Book Good for the Souls

    Book Details:
  • Author : Nadieszda Kizenko
  • Publisher : Oxford University Press
  • Release : 2021
  • ISBN : 0192896792
  • Pages : 344 pages

Download or read book Good for the Souls written by Nadieszda Kizenko and published by Oxford University Press. This book was released on 2021 with total page 344 pages. Available in PDF, EPUB and Kindle. Book excerpt: From the moment that Tsars as well as hierarchs realized that having their subjects go to confession could make them better citizens as well as better Christians, the sacrament of penance in the Russian empire became a political tool, a devotional exercise, a means of education, and a literary genre. It defined who was Orthodox, and who was 'other.' First encouraging Russian subjects to participate in confession to improve them and to integrate them into a reforming Church and State, authorities then turned to confession to integrate converts of other nationalities. But the sacrament was not only something that state and religious authorities sought to impose on an unwilling populace. Confession could provide an opportunity for carefully crafted complaint. What state and church authorities initially imagined as a way of controlling an unruly population could be used by the same population as a way of telling their own story, or simply getting time off to attend to their inner lives. Good for the Souls brings Russia into the rich scholarly and popular literature on confession, penance, discipline, and gender in the modern world, and in doing so opens a key window onto church, state, and society. It draws on state laws, Synodal decrees, archives, manuscript repositories, clerical guides, sermons, saints' lives, works of literature, and visual depictions of the sacrament in those books and on church iconostases. Russia, Ukraine, and Orthodox Christianity emerge both as part of the European, transatlantic religious continuum-and, in crucial ways, distinct from it.

Book Joy in Confession

    Book Details:
  • Author : Hillary D. Raining
  • Publisher :
  • Release : 2017-08
  • ISBN : 9780880284455
  • Pages : 0 pages

Download or read book Joy in Confession written by Hillary D. Raining and published by . This book was released on 2017-08 with total page 0 pages. Available in PDF, EPUB and Kindle. Book excerpt: Author Hillary D. Raining provides compelling evidence of transformation for individuals and communities who embrace reconciliation as a spiritual practice.
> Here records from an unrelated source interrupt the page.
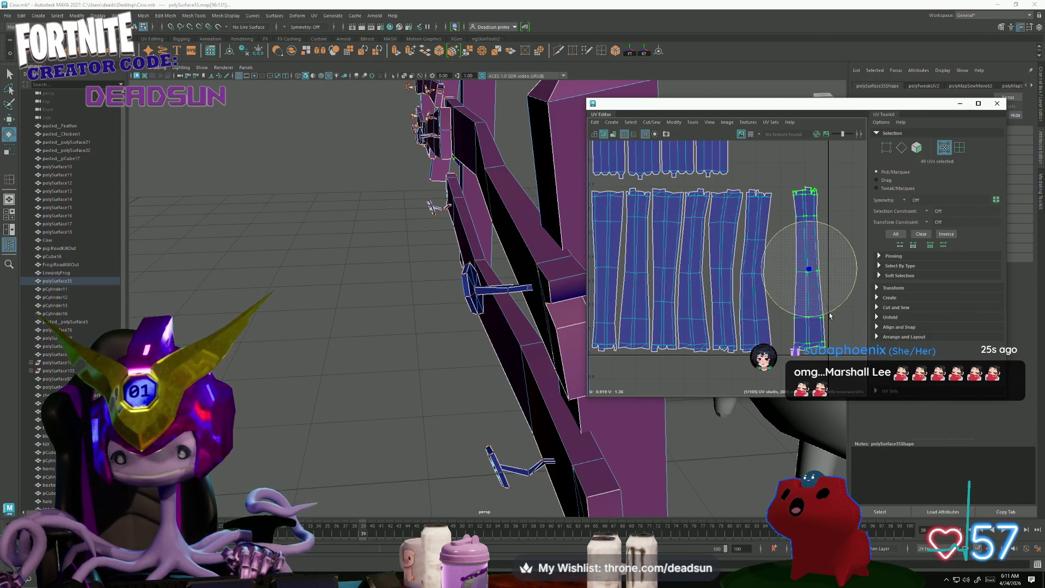
{"action": "key", "text": "w"}
{"action": "mouse_move", "coordinate": [858, 269]}
{"action": "left_mouse_down"}
{"action": "mouse_move", "coordinate": [828, 269]}
{"action": "mouse_move", "coordinate": [838, 278]}
{"action": "left_mouse_up"}
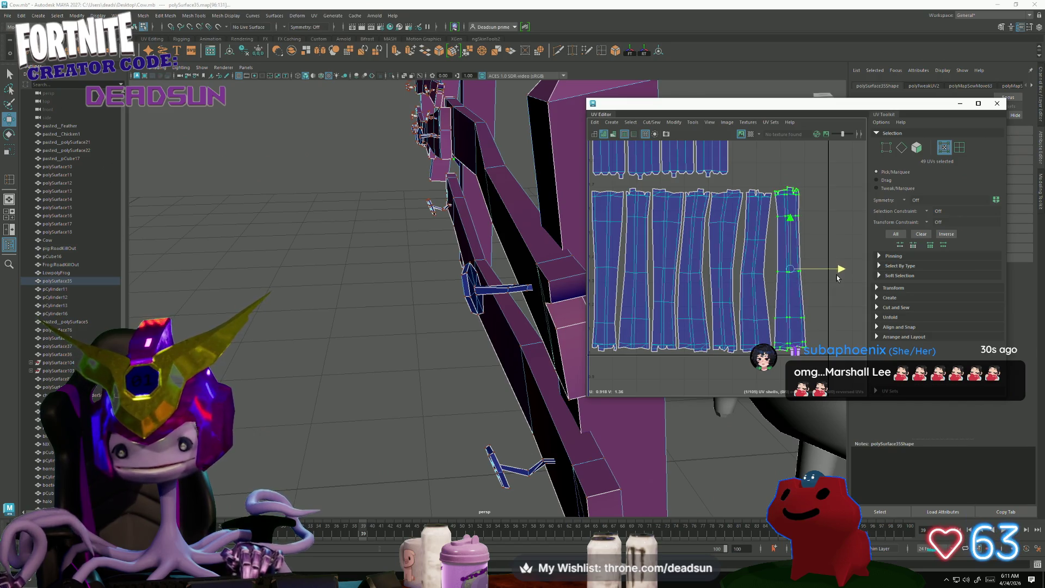
{"action": "left_click_drag", "start_coordinate": [739, 268], "coordinate": [767, 282]}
Book Germany and the Confessional Divide

Download or read book Germany and the Confessional Divide written by Mark Edward Ruff and published by Berghahn Books. This book was released on 2021-12-10 with total page 372 pages. Available in PDF, EPUB and Kindle. Book excerpt: From German unification in 1871 through the early 1960s, confessional tensions between Catholics and Protestants were a source of deep division in German society. Engaging this period of historic strife, Germany and the Confessional Divide focuses on three traumatic episodes: the Kulturkampf waged against the Catholic Church in the 1870s, the collapse of the Hohenzollern monarchy and state-supported Protestantism after World War I, and the Nazi persecution of the churches. It argues that memories of these traumatic experiences regularly reignited confessional tensions. Only as German society became increasingly secular did these memories fade and tensions ease.

Book The Dark Box

    Book Details:
  • Author : John Cornwell
  • Publisher : Basic Books (AZ)
  • Release : 2014-03-04
  • ISBN : 0465039952
  • Pages : 322 pages

Download or read book The Dark Box written by John Cornwell and published by Basic Books (AZ). This book was released on 2014-03-04 with total page 322 pages. Available in PDF, EPUB and Kindle. Book excerpt: Confession is a crucial ritual of the Catholic Church, offering absolution of sin and spiritual guidance to the faithful. Yet this ancient sacrament has also been a source of controversy and oppression, culminating, as prize-winning historian John Cornwell reveals in The Dark Box, with the scandal of clerical child abuse. Drawing on extensive historical sources, contemporary reports, and first-hand accounts, Cornwell takes a hard look at the long evolution of confession. The papacy made annual, one-on-one confession obligatory for the first time in the 13th century. In the era that followed, confession was a source of spiritual consolation as well as sexual and mercenary scandal. During the 16th century, the Church introduced the confession box to prevent sexual solicitation of women, but this private space gave rise to new forms of temptation, both for penitents and confessors. Yet no phase in the story of the sacrament has had such drastic consequences as a historic decree by Pope Pius X in 1910. In reaction to the spiritual perils of the new century, Pius sought to safeguard the Catholic faithful by lowering the age at which children made their first confession from their early teens to seven, while exhorting all Catholics to confess frequently instead of annually. This sweeping, inappropriately early imposition of the sacrament gave priests an unprecedented and privileged role in the lives of young boys and girls—a role that a significant number would exploit in the decades that followed. A much-needed account of confession’s fraught history, The Dark Box explores the sources of the sacrament’s harm and shame, while recognizing its continuing power to offer consolation and reconciliation.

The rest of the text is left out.